When Luis Sinco snapped Lance Corporal James Blake Miller's picture, he was photographing a hero. But heroes aren't always what they seem—and they don't always play to type.
Here's seven minutes of the most cringe-worthy rock spectacle I've ever seen. The official story for this caca-phony is that the backing tapes were played back at 48kHz sampling rate as opposed to 44.1kHz. (Umm, in pro sound reinforcement, wouldn't it be the other way around?) I think Eddie, who has to be eligible for AARP now, was concentrating so hard on getting those jumps just right, he didn't notice the incredible suckitude of the solo—or, for that matter, the song.
The writers for The Late Show are busy withholding their writing from the studios. So naturally, they started a blog. Great, as if I needed another daily blog addiction.
Terry Jones 'fesses up that The Life of Brian might have been even more controversial than it was—thanks to a couple of deleted "Otto" scenes.

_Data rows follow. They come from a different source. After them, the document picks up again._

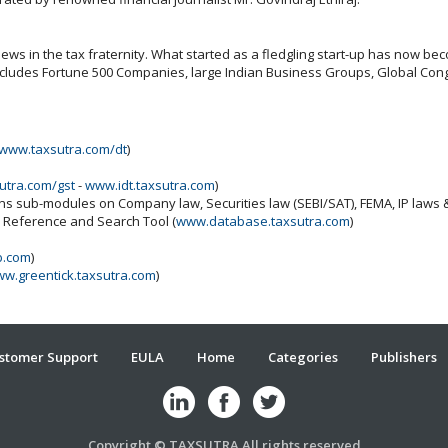
ws in the tax fraternity. What started as a fledgling start-up has now beco
includes Fortune 500 Companies, large Indian Business Groups, Global Cong
www.taxsutra.com/dt
)
utra.com/gst
-
www.idt.taxsutra.com
)
ins sub-modules on Company law, Securities law (SEBI/SAT), FEMA, IP laws
x Reference and Search Tool (
www.database.taxsutra.com
)
b.com
)
w.greentick.taxsutra.com
)
stomer Support
EULA
Home
Categories
Publishers
Copyright © TAXSUTRA All rights reserved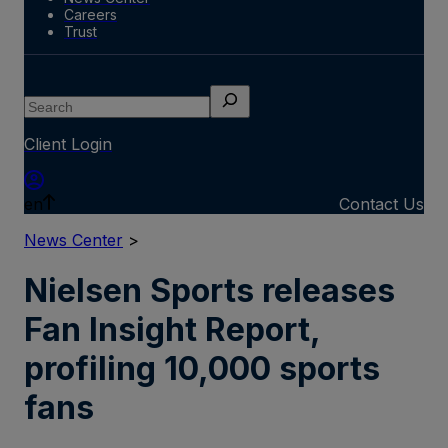
Careers
Trust
Search
Client Login
en
Contact Us
News Center
>
Nielsen Sports releases
Fan Insight Report,
profiling 10,000 sports
fans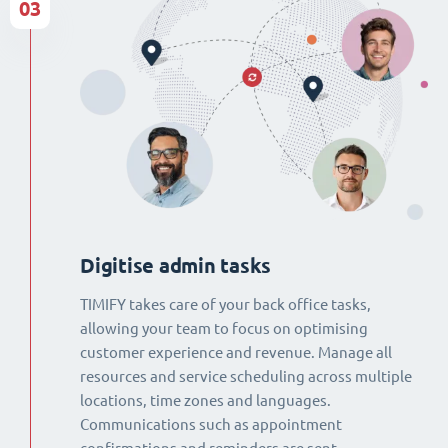
03
Digitise admin tasks
TIMIFY takes care of your back office tasks,
allowing your team to focus on optimising
customer experience and revenue. Manage all
resources and service scheduling across multiple
locations, time zones and languages.
Communications such as appointment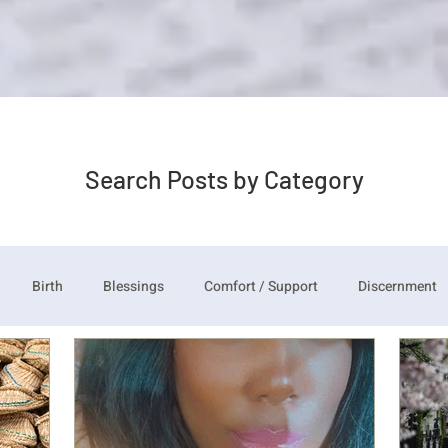
Search Posts by Category
Birth
Blessings
Comfort / Support
Discernment
udgement
Just need you to think about it
Repent/ Forgivene
Thankful Corporate Fast and Prayer
Knock and the Door Shall 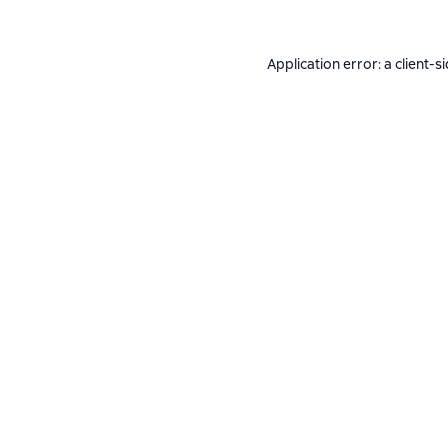
Application error: a
client
-s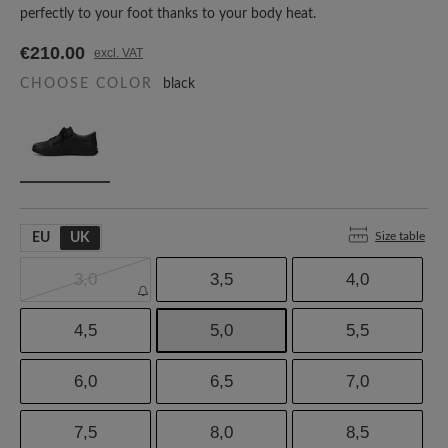
perfectly to your foot thanks to your body heat.
€210.00
excl. VAT
CHOOSE COLOR
black
Size table
EU
UK
3,0
3,5
4,0
4,5
5,0
5,5
6,0
6,5
7,0
7,5
8,0
8,5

However, says one of the two "nice" Pythons, that wasn't why he cut the material.
I caught Sahara on the tube the other night, and thought its blend of pure mindless fun and solid barely plausible technical background was perfect. It wasn't a great movie, but it was a great guy-flick.

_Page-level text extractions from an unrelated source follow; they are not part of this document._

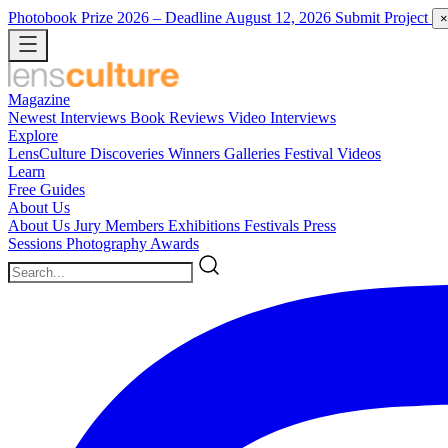
Photobook Prize 2026
– Deadline August 12, 2026
Submit Project
×
Magazine
Newest
Interviews
Book Reviews
Video Interviews
Explore
LensCulture Discoveries
Winners Galleries
Festival Videos
Learn
Free Guides
About Us
About Us
Jury Members
Exhibitions
Festivals
Press
Sessions
Photography Awards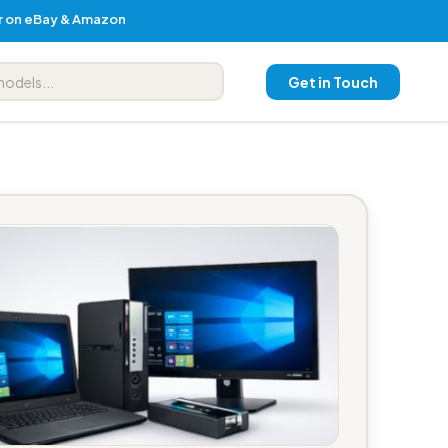
er on eBay & Amazon
Get in Touch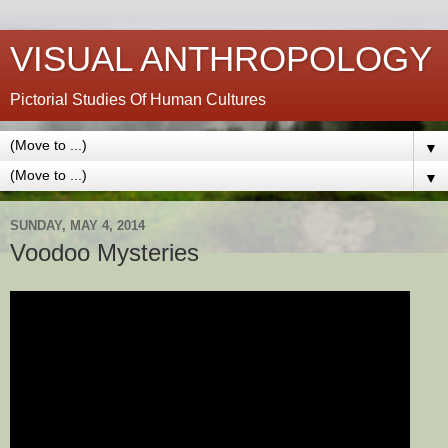
VISUAL ANTHROPOLOGY
Pictorial Studies Of Human Cultures
▼
▼
SUNDAY, MAY 4, 2014
Voodoo Mysteries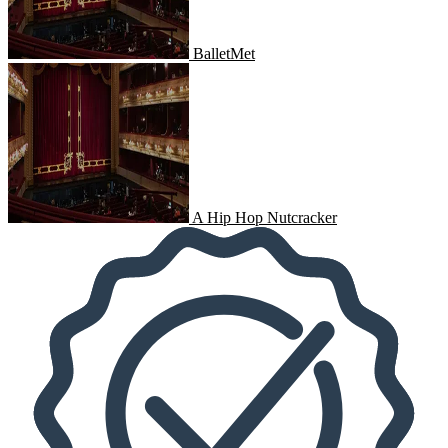
BalletMet
A Hip Hop Nutcracker
A Hip Hop Nutcracker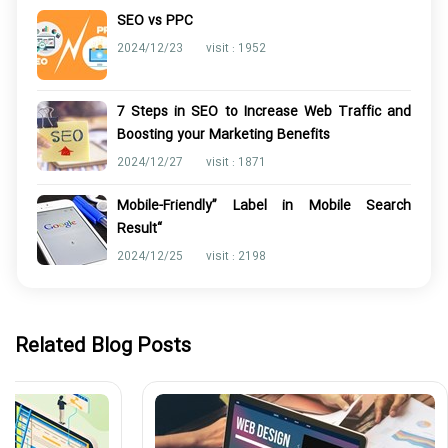
SEO vs PPC
2024/12/23
visit : 1952
7 Steps in SEO to Increase Web Traffic and
Boosting your Marketing Benefits
2024/12/27
visit : 1871
Mobile-Friendly” Label in Mobile Search
Result“
2024/12/25
visit : 2198
Related Blog Posts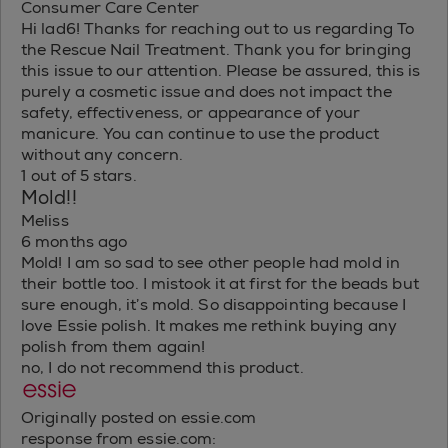
Consumer Care Center
Hi lad6! Thanks for reaching out to us regarding To
the Rescue Nail Treatment. Thank you for bringing
this issue to our attention. Please be assured, this is
purely a cosmetic issue and does not impact the
safety, effectiveness, or appearance of your
manicure. You can continue to use the product
without any concern.
1 out of 5 stars.
Mold!!
Meliss
6 months ago
Mold! I am so sad to see other people had mold in
their bottle too. I mistook it at first for the beads but
sure enough, it’s mold. So disappointing because I
love Essie polish. It makes me rethink buying any
polish from them again!
no, I do not recommend this product.
Originally posted on essie.com
response from essie.com:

Gerard McBurney seems to share my Oliver Sacks blind spot (Uncle Tungsten, notwithstanding). I still haven't read Musicophilia and although I still intend to, I'm now less convinced that I will find it compelling.
"The globalization of the SYF reflects a series of stunning demographic and economic shifts that are pointing much of the world—with important exceptions, including Africa and most of the Middle East—toward a New Girl Order. It’s a man’s world, James Brown always reminded us. But if these trends continue, not so much."

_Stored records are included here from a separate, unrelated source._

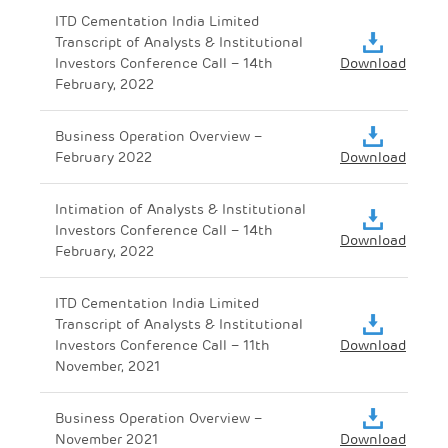
ITD Cementation India Limited
Transcript of Analysts & Institutional
Investors Conference Call – 14th
Download
February, 2022
Business Operation Overview –
February 2022
Download
Intimation of Analysts & Institutional
Investors Conference Call – 14th
Download
February, 2022
ITD Cementation India Limited
Transcript of Analysts & Institutional
Investors Conference Call – 11th
Download
November, 2021
Business Operation Overview –
November 2021
Download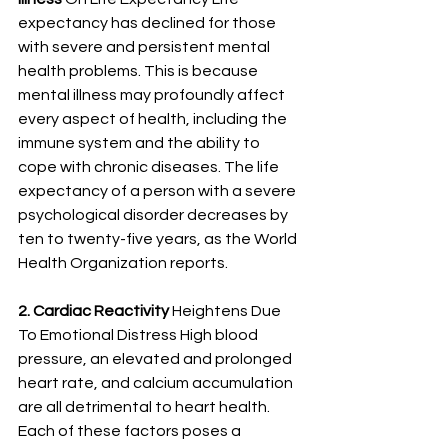
expectancy has declined for those 
with severe and persistent mental 
health problems. This is because 
mental illness may profoundly affect 
every aspect of health, including the 
immune system and the ability to 
cope with chronic diseases. The life 
expectancy of a person with a
severe 
psychological disorder decreases by 
ten to twenty-five years
,
 as the World 
Health Organization reports. 
2. Cardiac Reactivity 
Heightens Due 
To Emotional Distress High blood 
pressure, an elevated and prolonged 
heart rate, and calcium accumulation 
are all detrimental to heart health. 
Each of these factors poses a 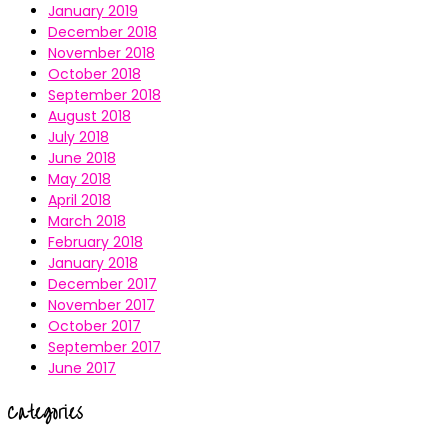
January 2019
December 2018
November 2018
October 2018
September 2018
August 2018
July 2018
June 2018
May 2018
April 2018
March 2018
February 2018
January 2018
December 2017
November 2017
October 2017
September 2017
June 2017
Categories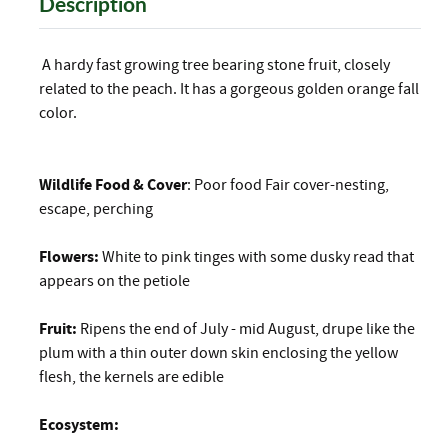
Description
A hardy fast growing tree bearing stone fruit, closely
related to the peach. It has a gorgeous golden orange fall
color.
Wildlife Food & Cover
: Poor food Fair cover-nesting,
escape, perching
Flowers:
White to pink tinges with some dusky read that
appears on the petiole
Fruit:
Ripens the end of July - mid August, drupe like the
plum with a thin outer down skin enclosing the yellow
flesh, the kernels are edible
Ecosystem: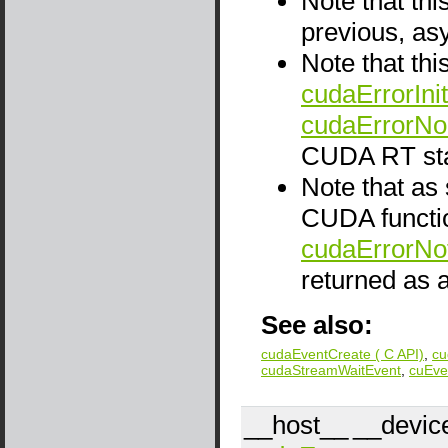
Note that thi
previous, as
Note that thi
cudaErrorInit
cudaErrorNo
CUDA RT sta
Note that as
CUDA functio
cudaErrorNo
returned as a
See also:
cudaEventCreate ( C API)
,
cu
cudaStreamWaitEvent
,
cuEve
__host__
__devic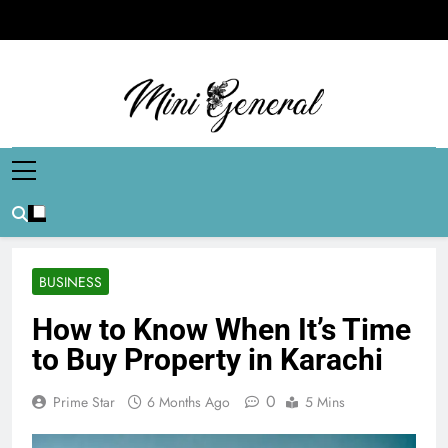
Skip
to
content
Mini General
Mini Updates, Mega Celebrities
BUSINESS
How to Know When It’s Time
to Buy Property in Karachi
0
Prime Star
6 Months Ago
5 Mins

The race to discover the Higgs boson. What's that you say? "It is what determines if a particle can glide along effortlessly like a photon or if it must trudge like a hefty proton."
Ex-professional football players expect to live with pain, the byproduct of a job well done, says Paul Solotaroff. What they don't expect is the shabby treatment afforded them by the game for which they squandered their good health. And with union representation like Gene Upshaw, who needs hostile team owners to do 'em dirty?